My mind just ran through a whole gamut of responses to the very image of a mother who could get drunk and endanger her tiny, helpless baby. Phrasing it carefully, the impulses are less than pacifistic.

Life with a baby becomes a titch less worrisome when your little one learns how to roll over in the night. I remember being really worried about it, the first time I came in to check her, and saw that she was on her tummy. I was so concerned that I called the pediatrician. His response was delightfully sensible: "If she got herself over, she can get herself back, or holler for you if she gets in a bind."

Today, she sleeps with 'Raffe and Winston. 'Raffe is a plush giraffe with a rattle in his butt. I picked him up when I was 13 weeks pregnant. Winston is the bear her father and I made for her at the "Build-a-Bear Workshop". (Did you know that they give you tiny little plush hearts to bless, and make a wish on, before they insert it in the toy? I digress.) She sleeps on her tummy, with her butt in the air, and turns somersaults all night long. When she gets up in the morning, her hair resembles the head feathers of a fledgling grackle. She usually wakes up with some sort of statement, or a giggle.

I sleep a little better, now. I only check her a couple of times during the night. I keep the monitor next to my head, just in case.

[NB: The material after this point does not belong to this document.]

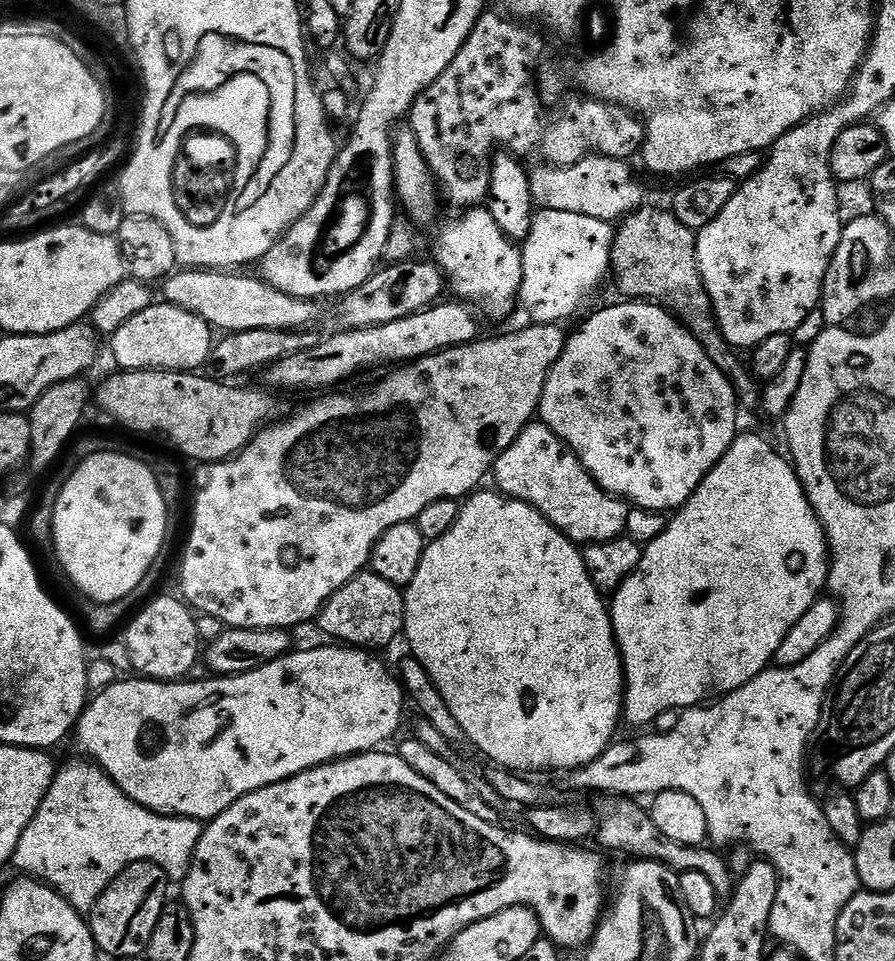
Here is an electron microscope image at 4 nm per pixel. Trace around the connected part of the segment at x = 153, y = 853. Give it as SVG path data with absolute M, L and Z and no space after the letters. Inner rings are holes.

I'm so blessed; so rewarded in my little girl. It just tears at me to think that there are people out there who could have such casual attitudes toward their own children.

Life changes when you become a parent. Selfish behaviors have to die. It's all right to do adult things, but before you do something, stop to consider whether or not your adult fun might endanger that tiny little person who depends on you for protection.

If it endangers them, and you do it anyway, then you're a selfish piece of shit who doesn't deserve the blessing of a child.